Du coup, ce qui ressort surtout, c'est que les éditeurs sont probablement eux-mêmes la cause des conséquences qu'ils décrivent en faisant ce constat que certains d'entre eux se sont empressés de communiquer à des développeurs comme JM Morris lorsque ces derniers sont venus les voir avec des projets menés par une héroïne. Et pourquoi changeraient-ils les choses, d'ailleurs, alors qu'ils sont pour la plupart en mesure de faire suffisamment d'argent en continuant à avancer des arguments circulaires invalides pour ne sortir que des jeux emmenés par des héros blancs, masculins, cis-genre, hétéros et souvent caricaturaux ?

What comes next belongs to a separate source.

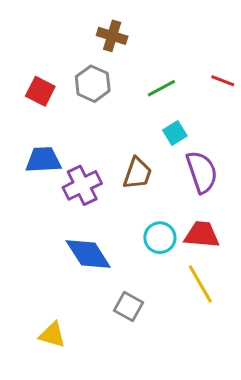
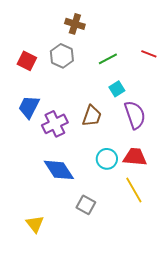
blue trapezoid: (43, 160) -> (29, 107), turned -60
yellow triangle: (52, 335) -> (35, 224), turned 36

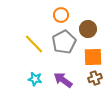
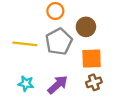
yellow line: (34, 44) -> (25, 44), turned -40
purple arrow: (63, 80) -> (58, 85), turned 102

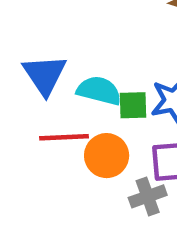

Précisons pour conclure qu'il est difficile d'être formel dans les conclusions qu'on peut tirer de ces observations, tant les jeux à protagoniste exclusivement féminin sont rares : seulement 24 sur 669 dans les données citées par Zatkin, rappelons-le. Mais cela marche dans les deux sens : il y a trop peu de jeux avec des héroïnes, qui plus est soutenus par un marketing décent, pour qu'on puisse se permettre de dire qu'ils ne marchent pas, en tout cas de manière si péremptoire. A plus forte raison maintenant, alors que Tomb Raider cartonne partout, et prouve qu'avec un vrai soutien promotionnel, un jeu à héroïne peut très bien se vendre (le jeu n'avait pas encore été mis en vente lorsque le Penny-Arcade Report a posté son article, bien entendu).

* j'abhorre le terme "jeux pour filles" parce qu'il sous-entend chez beaucoup qu'il faut concevoir un jeu spécifiquement pour les femmes pour le leur vendre, ce qui est faux.